Eine Geschichte aus den bairischen Bergen
Von Herman Schmid
(Fortsetzung.)


Draußen angekommen, hatte der alte Lindhamer bereits sich selber wieder gefunden: er athmete ein paar Male hoch auf, als ob er eine Last von seiner Brust wegbringen wolle, und machte sich von Th’res frei.
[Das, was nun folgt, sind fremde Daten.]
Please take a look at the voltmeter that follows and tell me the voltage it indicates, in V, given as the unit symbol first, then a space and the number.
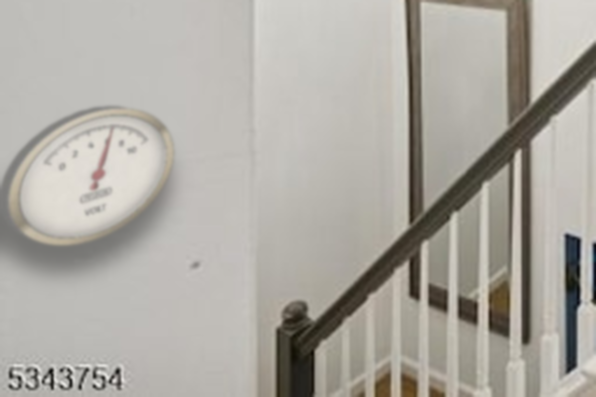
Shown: V 6
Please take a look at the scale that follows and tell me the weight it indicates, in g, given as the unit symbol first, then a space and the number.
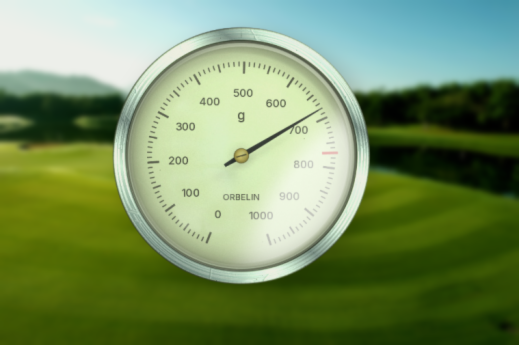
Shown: g 680
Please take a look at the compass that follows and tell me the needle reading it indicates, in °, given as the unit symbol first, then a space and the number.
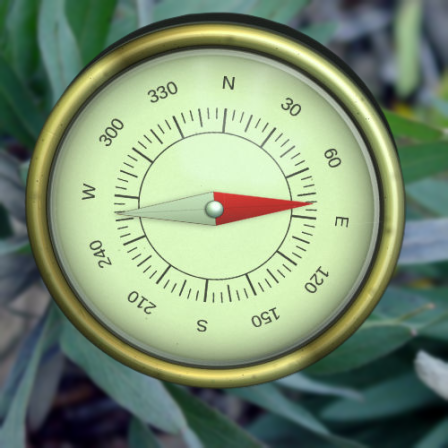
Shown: ° 80
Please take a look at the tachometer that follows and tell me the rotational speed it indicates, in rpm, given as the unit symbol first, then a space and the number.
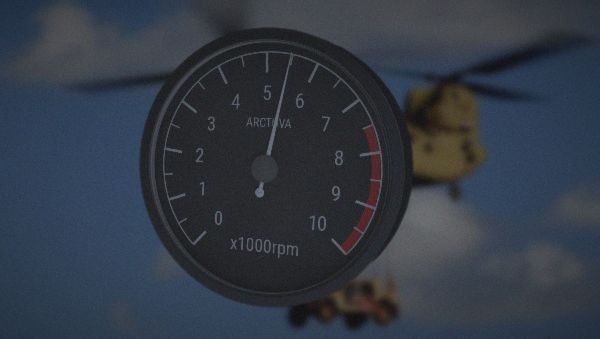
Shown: rpm 5500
„Es ist wieder vorbei,“ sagte er dann vollkommen gelassen, „über dem dummen Zeug da drinnen wär’ mir fast ein Bischen schwindelig geworden;, aber ich spür’s, wenn auch die Augen auslassen, mein Kopf ist doch noch der alte, Gott sei Dank! Aber jetzt wollen wir uns bald auf den Heimweg machen – Du hast ja alleweil’ gesagt, Th’res, Du willst allerhand einkaufen. Thu’s! Mir ist just ein Gang eingefallen, den ich noch machen muß. … In einer Stund’ triffst Du mich im Bräuhaus, wo wir eingestellt haben … der Dickel geht mit mir – und so b’hüt’ Dich Gott, Th’res, und kauf’ gut ein!“

Aufrecht und hastig, wie lange nicht, schritt er hinweg. Th’res wollte ihm überrascht folgen, mußte aber bald erkennen, daß es unmöglich sei, Den einzuholen, der nicht eingeholt sein wollte. Unruhig, von ängstlichen Sorgen und Befürchtungen erfüllt, kehrte sie bald zurück; das Einzige, was sich ihr als jetzt noch möglich zeigte, war, bei dem Sohne zu versuchen, was beim Vater nicht gelungen war, und zu verhindern, daß sich Beide begegneten, ehe die erste Aufregung des Vaters dem Verlaufe einiger Stunden gewichen war. Es galt vor Allem, Wolf zu finden und aufzuhalten, und dazu bot sich die Gelegenheit von selbst, denn eben war die Vorstellung in der Gauklerbude zu Ende gegangen; unter den herausdrängenden Zuschauern mußte sich auch der Erwartete befinden; aber Secunde um Secunde verging; bald hatte die Hütte sich vollständig entleert, und Wolf war nicht sichtbar geworden.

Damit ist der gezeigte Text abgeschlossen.